So, Greg Linden of Findory was kind enough to drop by yesterday and leave some thoughts regarding my post on automated tag creation. Greg, I realized this morning — with a fresh pair of eyes — that I completely missed the point of your comment (sorry); you weren’t asking so much about the implementation or the ‘need’ I was solving for… you were (I’m now guessing) asking about the value of tags in general (especially vs. search).
Let me take a quick (overly simple) shot at describing what I see as the key difference(s).
In my mind:
– Tags describe what something is, is about, etc; whereas
– Search allows me to discover a set of “objects” that contain my query tokens
Tags are pretty obvious in a “low text” environment, e.g., photos (Flickr was nowhere close to being the first to use tags with photos). With photos, if the user doesn’t annotate, there’s precious little meta-data to use for discovery in most use cases. (EXIF headers **generally** offer little more than a time/date stamp to help discover photos; other EXIF data like camera make/model is much less useful.) So here, tags are good, as is any other lightweight scheme that would help users avoid the “shoebox” situation.
But tags are also interesting in a “high text” environment, where there is a lot of “extra information” that can lead to false positives. For example, neither this post nor my last post are about Greg Linden or Findory. Yet, if I wanted to find all of my posts that were about either of those entities using Search, both this post and the last post would be surfaced, thereby degrading the relevancy of the result set.
Hopefully that’s a bit more helpful; definitely interested in continuing the conversation.
Smart comments coming from Greg Linden, John Dowdell and Aron Miller on this thread, and an insightful notion from Jeff Clavier on the original thread.
I have more to say, but I’m really waiting on the other shoe to drop so that I can tie a couple of different things together here. Sigh.
Hi, Tony. That’s an interesting point. The tags are metadata, capturing and emphasizing information isn’t obvious from the content alone.
Your point is particularly compelling for images. It’s hard to find similar and related images normally, but on sites like Flickr, tags make it easy.
It’s a little less compelling for text, but you’re right that tags may include keywords not in the text and may help distinguish important keywords from irrelevant keywords.

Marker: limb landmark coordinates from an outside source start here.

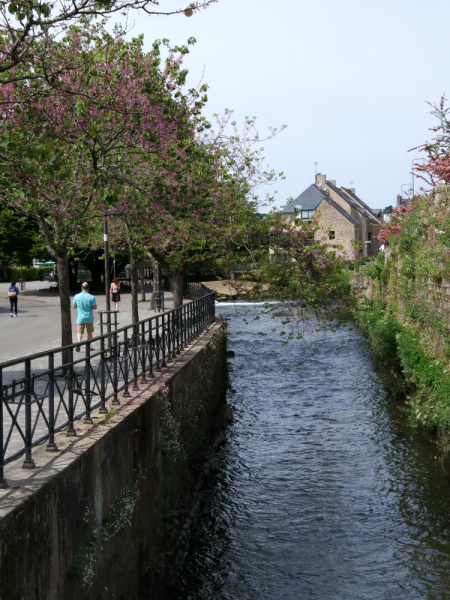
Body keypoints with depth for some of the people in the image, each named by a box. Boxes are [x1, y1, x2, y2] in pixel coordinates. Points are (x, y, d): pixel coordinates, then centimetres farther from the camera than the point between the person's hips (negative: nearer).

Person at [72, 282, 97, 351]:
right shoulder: (91, 297, -11)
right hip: (89, 318, 0)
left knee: (79, 332, 4)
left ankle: (79, 342, -22)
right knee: (89, 332, 15)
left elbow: (73, 306, 4)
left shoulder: (77, 296, -6)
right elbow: (94, 307, -9)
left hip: (80, 318, 0)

But, to be clear, I was never doubting the value of tags. I think the success of sites like Del.icio.us and Flickr make it pretty obvious that tags have value.

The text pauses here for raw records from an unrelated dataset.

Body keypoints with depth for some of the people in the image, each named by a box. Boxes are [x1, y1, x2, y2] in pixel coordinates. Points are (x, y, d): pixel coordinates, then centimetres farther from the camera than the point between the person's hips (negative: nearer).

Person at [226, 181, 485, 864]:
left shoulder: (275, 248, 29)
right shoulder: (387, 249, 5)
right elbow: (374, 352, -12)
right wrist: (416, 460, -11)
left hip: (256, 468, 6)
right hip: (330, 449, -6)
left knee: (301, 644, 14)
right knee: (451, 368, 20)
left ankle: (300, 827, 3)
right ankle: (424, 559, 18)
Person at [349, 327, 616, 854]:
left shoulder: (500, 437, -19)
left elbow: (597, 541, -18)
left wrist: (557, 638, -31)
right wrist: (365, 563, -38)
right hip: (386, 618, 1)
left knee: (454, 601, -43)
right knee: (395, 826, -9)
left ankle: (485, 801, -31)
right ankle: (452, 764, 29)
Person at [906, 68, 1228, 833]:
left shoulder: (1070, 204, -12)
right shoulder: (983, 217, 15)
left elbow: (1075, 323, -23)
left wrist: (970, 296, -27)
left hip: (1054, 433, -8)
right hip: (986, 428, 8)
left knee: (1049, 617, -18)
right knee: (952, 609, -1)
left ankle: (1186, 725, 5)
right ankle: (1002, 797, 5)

I’m more hesitant about the value of automated tag creation. An automated process doesn’t have the advantages you mentioned: increased relevance and non-obvious summarization. And, whatever the automated process is should be able to be embedded into a general search engine to improve relevance rank on all searches.

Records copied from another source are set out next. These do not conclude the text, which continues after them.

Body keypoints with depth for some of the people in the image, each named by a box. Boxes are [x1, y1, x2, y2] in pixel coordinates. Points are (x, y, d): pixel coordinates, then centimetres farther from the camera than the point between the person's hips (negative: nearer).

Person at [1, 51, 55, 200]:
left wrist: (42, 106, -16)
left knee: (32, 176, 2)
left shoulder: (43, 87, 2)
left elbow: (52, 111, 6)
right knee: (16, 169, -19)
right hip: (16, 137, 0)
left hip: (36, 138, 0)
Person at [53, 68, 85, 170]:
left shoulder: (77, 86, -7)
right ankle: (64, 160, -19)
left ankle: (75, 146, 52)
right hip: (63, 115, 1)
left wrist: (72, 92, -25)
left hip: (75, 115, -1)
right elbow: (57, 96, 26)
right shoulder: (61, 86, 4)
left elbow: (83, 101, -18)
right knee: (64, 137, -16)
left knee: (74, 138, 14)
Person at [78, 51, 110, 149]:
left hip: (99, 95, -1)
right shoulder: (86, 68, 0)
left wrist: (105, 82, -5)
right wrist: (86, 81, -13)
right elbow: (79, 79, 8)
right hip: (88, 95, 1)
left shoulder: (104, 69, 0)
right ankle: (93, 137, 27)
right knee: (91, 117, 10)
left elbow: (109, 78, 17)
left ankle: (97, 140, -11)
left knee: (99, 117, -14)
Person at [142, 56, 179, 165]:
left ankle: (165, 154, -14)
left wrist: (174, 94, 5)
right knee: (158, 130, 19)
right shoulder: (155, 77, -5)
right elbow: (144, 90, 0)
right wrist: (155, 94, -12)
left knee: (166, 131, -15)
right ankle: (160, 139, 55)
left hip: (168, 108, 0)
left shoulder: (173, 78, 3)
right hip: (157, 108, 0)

So, I’m still left wondering about automated tag creation. Perhaps we’ll have to wait and see what clever things people do with it before we know its value.
Say Tony, have you heard of any Viagra vendors putting up photos or weblogs of their ads, and tagging them “sxsw”, “podcasting” and what-all to catch eyeballs…?
(Tagging, like HTML metadata keywords, or even HTML text, doesn’t seem a sufficient filter… looks to me like it will work in the short-term and then require re-engineering like email, Usenet, etc… but maybe I’m missing something…?)
Greg you have cut through this clearly. Conversion of source material to a set of tags is akin to lossy compression. The process strictly reduces the amount of semantic information on hand.
That’s not to say there isn’t benefits. The obvious one might be computing horsepower. But it may have other uses..
I have only browsed findory for a short time, but it appears that whatever intermediate data structure that represents a particular user’s “tastes” is not directly exposed. It seems to me like tags or perhaps some vector of tags and weighting is an appropriate reductive format. This introduces the ability to affect this intermediate format via direct user input or simply an open API of sorts.
It might be interesting to think about this in relation to Amazon’s new SIPs (Statistically Improbable Phrases) which is an automated process as well (and therefore lossy).